Kaffee schmurgelt, Regen träufelt... wie klingt das?

Hallo, aus einem bekannten deutschsprachigen Roman von der Spiegel-Bestsellerliste der letzten Jahre stammen die folgenden Zitate (teils leicht bearbeitet), und ich wollte fragen, was Ihr davon haltet – stilistisch, grammatisch, semantisch.

Danke!

  1. Der Kies knirschte unter dem Knautschlack
  2. am Wegrand hoben kahle Platanen dürre Äste in den grauen Himmel.
  3. in der Küche schmurgelte ein Kaffeerest in der Kanne…
  4. sobald den einheimischen Autofahrern ein paar Regentropfen auf die Frontscheibe träufelten
  5. Nicht dass er alle Abgeordnete namentlich kannte
  6. Unser neuer Bundestagsabgeordnete Herr Meier
  7. ((Kölscher Dialekt in wörtlicher Rede)): "Im Gegensatz zu euch muss ich arbeite. Ich kann mir nicht die Nächte um die Ohre schlage… soll ich euch ein Taxi rufe?”
  8. Lecker Kölsch
  9. ((Protagonist hat fast vergessen, dass morgen Wahltag ist, weil er schon vor Wochen Briefwahl machte.)) Hätte er nicht schon vor zwei Wochen per Brief gewählt, er hätte es vergessen.

Niemols im Läve!

Was bringt Dich auf die Idee, die unter 7. wiedergegebene Dialektfärbung wolle oder solle Kölsch sin?

Wat jit et do ze meckere?

Abgesehen von der contradictio in adiectu natürlich…

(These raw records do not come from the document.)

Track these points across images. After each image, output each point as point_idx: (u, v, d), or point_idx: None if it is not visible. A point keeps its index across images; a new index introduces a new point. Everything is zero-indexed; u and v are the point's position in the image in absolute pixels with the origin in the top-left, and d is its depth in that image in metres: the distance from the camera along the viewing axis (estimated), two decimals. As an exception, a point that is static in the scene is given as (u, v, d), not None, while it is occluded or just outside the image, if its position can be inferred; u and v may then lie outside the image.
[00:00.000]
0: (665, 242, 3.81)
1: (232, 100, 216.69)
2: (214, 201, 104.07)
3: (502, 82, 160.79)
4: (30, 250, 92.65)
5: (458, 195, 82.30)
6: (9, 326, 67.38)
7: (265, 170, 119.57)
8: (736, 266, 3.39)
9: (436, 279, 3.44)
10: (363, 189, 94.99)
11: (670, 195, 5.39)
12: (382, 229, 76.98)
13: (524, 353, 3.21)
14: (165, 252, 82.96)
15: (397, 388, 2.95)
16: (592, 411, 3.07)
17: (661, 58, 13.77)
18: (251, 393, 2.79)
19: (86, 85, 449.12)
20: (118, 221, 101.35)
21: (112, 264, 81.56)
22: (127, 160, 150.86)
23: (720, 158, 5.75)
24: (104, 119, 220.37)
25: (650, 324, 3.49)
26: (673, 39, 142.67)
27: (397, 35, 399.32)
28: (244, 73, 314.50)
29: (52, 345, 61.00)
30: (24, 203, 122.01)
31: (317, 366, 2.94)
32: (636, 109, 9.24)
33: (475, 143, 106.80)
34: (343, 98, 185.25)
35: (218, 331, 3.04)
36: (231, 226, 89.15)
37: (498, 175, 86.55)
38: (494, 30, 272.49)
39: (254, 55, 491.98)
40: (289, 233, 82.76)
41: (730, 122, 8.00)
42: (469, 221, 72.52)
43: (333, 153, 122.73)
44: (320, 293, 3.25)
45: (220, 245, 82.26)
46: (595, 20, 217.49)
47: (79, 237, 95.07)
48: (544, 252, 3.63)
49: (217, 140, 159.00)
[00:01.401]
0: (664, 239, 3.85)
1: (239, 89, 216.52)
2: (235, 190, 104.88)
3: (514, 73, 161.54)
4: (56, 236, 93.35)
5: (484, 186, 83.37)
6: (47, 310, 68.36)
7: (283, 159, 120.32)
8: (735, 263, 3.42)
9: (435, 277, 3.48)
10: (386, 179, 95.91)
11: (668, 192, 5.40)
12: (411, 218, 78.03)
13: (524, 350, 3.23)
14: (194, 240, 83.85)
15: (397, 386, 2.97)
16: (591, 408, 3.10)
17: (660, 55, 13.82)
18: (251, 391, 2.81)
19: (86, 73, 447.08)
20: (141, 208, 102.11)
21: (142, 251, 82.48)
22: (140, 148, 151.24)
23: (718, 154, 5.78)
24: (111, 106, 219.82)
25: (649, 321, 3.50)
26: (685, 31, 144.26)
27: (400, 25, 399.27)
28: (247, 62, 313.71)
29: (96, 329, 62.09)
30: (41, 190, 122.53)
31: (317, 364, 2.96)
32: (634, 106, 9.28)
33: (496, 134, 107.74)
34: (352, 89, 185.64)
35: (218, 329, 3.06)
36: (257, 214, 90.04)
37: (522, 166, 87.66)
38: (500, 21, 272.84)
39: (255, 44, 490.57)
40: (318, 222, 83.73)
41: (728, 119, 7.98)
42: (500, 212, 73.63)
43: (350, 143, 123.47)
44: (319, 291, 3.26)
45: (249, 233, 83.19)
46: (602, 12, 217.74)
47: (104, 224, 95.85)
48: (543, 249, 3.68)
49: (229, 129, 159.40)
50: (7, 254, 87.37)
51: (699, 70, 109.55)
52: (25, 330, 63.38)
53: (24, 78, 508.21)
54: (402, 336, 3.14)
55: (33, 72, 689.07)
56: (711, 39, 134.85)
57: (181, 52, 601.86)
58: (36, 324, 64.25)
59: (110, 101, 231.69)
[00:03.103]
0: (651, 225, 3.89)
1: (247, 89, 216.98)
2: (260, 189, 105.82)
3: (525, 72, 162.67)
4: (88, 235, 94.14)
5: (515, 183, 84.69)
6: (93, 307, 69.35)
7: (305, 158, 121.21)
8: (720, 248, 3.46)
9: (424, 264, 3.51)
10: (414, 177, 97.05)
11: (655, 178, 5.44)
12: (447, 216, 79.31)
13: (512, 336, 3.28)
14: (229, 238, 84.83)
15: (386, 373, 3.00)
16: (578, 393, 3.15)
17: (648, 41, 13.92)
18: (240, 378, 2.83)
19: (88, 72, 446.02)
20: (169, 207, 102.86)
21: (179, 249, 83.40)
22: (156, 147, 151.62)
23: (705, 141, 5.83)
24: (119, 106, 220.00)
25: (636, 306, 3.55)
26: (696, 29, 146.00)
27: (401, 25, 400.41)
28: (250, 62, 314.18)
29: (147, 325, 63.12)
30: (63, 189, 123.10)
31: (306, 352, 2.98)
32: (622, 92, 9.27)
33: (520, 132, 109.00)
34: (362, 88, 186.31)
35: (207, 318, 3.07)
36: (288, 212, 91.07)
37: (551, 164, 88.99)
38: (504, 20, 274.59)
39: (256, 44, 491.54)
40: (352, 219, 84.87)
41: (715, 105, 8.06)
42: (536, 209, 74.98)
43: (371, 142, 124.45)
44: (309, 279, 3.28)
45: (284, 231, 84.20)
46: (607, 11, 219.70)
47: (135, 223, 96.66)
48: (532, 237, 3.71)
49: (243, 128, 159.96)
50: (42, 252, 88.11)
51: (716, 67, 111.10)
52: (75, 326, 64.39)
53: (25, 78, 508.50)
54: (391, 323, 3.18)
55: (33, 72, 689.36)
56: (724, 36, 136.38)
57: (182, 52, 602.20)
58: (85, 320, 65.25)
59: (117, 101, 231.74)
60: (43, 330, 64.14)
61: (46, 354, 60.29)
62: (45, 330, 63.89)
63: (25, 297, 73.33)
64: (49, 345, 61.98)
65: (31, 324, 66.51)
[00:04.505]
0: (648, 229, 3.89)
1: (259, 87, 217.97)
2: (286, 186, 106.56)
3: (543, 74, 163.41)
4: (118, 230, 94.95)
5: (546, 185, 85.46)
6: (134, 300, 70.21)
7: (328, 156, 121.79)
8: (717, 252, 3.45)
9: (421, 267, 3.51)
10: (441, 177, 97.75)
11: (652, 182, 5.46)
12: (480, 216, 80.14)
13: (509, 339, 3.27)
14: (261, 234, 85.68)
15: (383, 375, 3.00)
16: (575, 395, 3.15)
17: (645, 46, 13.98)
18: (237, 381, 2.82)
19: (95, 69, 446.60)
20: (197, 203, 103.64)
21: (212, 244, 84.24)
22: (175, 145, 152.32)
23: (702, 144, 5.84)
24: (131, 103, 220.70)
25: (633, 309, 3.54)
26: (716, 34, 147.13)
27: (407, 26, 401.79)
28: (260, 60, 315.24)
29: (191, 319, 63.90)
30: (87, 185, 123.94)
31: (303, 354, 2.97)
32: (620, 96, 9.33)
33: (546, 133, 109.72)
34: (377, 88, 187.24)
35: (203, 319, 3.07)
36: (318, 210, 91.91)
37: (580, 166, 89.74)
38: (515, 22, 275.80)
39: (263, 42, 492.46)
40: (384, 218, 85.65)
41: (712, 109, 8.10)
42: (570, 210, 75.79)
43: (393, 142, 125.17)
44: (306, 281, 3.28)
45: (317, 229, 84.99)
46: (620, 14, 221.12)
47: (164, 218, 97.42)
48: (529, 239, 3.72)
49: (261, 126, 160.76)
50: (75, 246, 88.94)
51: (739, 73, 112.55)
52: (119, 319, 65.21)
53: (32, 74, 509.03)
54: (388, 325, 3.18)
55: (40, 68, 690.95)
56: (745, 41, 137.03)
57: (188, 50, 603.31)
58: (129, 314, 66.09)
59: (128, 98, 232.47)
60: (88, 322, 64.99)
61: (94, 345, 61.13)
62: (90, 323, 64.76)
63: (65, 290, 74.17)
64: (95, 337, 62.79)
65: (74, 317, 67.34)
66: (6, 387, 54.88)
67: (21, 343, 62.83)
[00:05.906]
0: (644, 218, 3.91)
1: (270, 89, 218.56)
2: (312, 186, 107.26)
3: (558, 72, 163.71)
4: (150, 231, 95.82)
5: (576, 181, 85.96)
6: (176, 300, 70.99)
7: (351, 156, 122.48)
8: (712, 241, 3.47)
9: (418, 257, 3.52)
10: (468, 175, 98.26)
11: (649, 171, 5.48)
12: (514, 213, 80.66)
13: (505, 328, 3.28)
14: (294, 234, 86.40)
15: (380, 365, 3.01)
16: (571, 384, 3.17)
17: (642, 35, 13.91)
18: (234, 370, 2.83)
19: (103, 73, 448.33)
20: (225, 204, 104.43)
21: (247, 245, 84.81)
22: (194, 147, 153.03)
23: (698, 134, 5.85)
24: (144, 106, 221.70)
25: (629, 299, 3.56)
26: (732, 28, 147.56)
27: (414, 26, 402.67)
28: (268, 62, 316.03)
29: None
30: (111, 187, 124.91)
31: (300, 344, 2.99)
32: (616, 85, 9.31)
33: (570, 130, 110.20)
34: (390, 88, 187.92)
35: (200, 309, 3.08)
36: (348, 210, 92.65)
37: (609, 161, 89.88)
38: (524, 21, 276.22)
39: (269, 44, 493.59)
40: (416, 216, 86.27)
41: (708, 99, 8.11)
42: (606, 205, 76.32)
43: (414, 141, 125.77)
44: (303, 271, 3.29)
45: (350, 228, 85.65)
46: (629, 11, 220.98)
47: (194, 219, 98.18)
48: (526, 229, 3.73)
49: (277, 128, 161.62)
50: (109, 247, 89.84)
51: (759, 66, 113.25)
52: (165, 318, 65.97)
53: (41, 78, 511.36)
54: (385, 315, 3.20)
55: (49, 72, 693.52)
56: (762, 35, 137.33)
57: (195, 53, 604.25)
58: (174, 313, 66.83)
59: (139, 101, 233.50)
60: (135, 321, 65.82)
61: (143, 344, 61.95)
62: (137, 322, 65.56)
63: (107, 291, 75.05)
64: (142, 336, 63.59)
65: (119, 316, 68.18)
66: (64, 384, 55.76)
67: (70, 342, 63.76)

Den von Dir besonders laut angeprangerten schmurgelnden Kaffee kennst Du akustisch noch sehr gut aus den Jahrzehnten, als Kaffeemaschinen erhitztes Wasser duch Dampfdruck angehoben durch eine Papierfiltertüte mit gemahlenem Kaffee drin laufen ließen. Das Geräusch machte freilich nicht der Kaffee, sondern die Kaffeemaschine, deren Schalter nur die Positionen Null und Eins kannte, und die Stellung Eins hielt nicht nur die Warmhalteplatte für die Kaffeekanne heiß, sondern auch die ganze Erhitzungs- und Dampfdruckapparatur, so dass die Maschine in unregelmäßigen Abständen, wenn wieder ein bisselchen Wasser im Tank zusammengelaufen war, ein gurgelndes Geräusch machte, das es so nur bei Kaffeemaschinen gab. Dieses Geräusch lautmalerisch als Schmurgeln zu beschreiben, kommt ihm recht gut nahe.

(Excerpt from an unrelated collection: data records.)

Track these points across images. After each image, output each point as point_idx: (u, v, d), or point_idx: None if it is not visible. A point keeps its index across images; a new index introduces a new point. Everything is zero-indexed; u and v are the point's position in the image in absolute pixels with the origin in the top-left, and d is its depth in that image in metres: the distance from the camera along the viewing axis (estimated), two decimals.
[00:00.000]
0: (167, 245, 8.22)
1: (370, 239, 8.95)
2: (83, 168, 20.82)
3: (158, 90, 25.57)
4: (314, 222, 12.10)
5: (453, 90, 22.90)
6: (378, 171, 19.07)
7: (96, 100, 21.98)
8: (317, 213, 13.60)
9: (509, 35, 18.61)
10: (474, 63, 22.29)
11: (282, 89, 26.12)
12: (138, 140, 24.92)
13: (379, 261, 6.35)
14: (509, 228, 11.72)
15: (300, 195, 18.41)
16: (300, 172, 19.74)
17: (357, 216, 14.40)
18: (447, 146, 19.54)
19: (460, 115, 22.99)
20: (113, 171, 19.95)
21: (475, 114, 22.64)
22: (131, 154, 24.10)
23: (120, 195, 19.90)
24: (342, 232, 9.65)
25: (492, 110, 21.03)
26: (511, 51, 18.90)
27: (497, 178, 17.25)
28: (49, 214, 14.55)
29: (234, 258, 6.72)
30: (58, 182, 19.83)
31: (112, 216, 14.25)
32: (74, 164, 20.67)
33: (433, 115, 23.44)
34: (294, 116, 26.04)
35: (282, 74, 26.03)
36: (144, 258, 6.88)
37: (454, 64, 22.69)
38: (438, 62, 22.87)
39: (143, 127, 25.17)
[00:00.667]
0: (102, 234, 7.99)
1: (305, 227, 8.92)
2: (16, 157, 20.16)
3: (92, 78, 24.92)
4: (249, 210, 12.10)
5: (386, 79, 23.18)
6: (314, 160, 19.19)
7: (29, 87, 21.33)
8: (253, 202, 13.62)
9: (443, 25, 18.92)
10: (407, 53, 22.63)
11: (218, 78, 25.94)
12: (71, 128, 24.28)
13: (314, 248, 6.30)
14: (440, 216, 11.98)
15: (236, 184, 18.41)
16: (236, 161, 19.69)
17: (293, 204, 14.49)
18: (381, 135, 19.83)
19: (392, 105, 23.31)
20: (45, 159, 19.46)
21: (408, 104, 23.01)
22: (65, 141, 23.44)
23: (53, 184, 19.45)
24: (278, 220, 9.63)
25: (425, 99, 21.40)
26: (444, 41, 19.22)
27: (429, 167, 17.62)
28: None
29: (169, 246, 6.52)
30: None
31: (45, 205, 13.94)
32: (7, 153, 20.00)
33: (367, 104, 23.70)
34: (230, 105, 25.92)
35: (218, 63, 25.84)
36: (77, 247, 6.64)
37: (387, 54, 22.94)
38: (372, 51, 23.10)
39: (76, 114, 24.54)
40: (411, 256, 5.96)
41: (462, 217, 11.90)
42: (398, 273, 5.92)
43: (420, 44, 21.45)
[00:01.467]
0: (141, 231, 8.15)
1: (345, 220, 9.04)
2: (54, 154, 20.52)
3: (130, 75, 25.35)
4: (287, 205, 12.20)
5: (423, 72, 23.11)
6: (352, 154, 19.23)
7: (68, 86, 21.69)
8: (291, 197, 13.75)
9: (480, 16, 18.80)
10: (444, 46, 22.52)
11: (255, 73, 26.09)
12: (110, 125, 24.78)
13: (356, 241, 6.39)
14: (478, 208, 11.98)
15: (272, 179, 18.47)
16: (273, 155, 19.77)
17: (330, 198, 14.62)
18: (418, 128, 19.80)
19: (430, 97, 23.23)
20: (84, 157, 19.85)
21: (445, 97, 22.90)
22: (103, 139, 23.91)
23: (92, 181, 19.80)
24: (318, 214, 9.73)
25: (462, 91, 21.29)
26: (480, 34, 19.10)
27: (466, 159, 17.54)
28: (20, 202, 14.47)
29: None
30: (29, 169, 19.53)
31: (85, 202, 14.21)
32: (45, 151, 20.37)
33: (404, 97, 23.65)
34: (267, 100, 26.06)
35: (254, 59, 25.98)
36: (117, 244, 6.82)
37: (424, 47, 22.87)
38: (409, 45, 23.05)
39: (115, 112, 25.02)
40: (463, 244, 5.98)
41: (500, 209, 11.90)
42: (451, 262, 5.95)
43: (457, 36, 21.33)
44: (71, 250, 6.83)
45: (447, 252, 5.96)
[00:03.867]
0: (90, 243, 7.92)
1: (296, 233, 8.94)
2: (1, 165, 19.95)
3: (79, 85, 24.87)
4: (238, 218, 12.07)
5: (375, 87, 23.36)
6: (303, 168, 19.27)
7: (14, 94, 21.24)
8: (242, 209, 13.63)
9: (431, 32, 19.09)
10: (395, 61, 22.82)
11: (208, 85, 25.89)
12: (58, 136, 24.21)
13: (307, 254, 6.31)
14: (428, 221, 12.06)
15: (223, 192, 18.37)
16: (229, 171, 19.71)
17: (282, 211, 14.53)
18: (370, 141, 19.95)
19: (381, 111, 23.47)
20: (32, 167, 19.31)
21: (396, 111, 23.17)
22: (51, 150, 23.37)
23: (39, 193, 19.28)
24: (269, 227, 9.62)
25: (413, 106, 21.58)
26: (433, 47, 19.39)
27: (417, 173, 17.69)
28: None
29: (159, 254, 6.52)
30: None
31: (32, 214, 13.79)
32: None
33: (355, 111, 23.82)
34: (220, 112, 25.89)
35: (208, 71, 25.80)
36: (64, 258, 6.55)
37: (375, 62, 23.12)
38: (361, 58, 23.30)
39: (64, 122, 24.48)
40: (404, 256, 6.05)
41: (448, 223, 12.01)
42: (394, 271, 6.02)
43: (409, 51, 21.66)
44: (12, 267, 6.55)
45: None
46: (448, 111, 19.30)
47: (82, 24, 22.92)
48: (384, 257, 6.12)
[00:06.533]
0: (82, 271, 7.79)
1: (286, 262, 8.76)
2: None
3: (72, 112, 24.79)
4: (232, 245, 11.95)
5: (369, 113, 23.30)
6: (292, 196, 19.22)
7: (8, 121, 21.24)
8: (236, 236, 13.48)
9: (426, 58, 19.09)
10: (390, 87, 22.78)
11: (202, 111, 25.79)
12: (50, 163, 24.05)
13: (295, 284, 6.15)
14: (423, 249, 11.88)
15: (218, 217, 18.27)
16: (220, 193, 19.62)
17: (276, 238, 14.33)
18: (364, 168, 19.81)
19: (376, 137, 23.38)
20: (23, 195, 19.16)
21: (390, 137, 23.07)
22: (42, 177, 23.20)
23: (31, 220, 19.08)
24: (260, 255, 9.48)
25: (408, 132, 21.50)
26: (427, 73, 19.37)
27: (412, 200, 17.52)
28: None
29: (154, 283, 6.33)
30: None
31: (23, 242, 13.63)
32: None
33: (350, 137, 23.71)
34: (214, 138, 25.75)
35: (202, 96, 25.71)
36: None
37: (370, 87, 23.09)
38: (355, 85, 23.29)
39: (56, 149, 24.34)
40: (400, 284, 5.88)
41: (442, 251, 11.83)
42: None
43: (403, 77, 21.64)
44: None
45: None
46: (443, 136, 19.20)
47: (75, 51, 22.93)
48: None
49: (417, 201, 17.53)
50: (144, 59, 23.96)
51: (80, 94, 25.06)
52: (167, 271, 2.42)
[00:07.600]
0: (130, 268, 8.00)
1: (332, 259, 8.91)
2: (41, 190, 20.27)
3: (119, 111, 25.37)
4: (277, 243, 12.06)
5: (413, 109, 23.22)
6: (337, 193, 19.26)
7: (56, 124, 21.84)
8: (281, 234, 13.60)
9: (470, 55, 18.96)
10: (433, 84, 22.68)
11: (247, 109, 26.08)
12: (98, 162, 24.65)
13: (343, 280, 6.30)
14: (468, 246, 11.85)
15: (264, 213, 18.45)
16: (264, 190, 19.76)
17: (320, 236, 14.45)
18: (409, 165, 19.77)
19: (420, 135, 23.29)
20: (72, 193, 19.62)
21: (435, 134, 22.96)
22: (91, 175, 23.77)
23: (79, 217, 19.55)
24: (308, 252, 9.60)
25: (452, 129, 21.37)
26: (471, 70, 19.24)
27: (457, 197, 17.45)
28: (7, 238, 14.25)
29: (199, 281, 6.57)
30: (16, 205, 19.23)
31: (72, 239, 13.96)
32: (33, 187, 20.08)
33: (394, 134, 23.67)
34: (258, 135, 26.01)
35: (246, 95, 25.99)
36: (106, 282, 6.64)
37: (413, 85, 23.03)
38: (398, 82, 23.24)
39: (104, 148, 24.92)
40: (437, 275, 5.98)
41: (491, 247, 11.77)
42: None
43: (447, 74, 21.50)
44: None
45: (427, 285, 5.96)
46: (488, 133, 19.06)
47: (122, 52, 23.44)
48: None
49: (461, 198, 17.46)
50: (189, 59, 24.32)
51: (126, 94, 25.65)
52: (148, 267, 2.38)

Vermutlich denkst Du an Witwe Boltes Hähnchen in der Pfanne, aber schmurgeln muss nicht zwingend mit Fett verbunden sein, es kann auch alles andere im Spiel sein, was flüssig ist. Bei unserer Vogesentour in der zweiten Septemberhälfte werden wir unter anderem an einer Chaume (ungefähr gleich Alpe) Quartier nehmen, die wegen der vielen Quellen auf der Hochweide „Chaume de Schmargult“ etwa gleich „Schmurgelalpe“ heißt…

Dass Platanenäste menschlichen Armen mit Händen und Fingern am Ende sehr ähnlich sehen können, ist Dir sicherlich auch schon aufgefallen.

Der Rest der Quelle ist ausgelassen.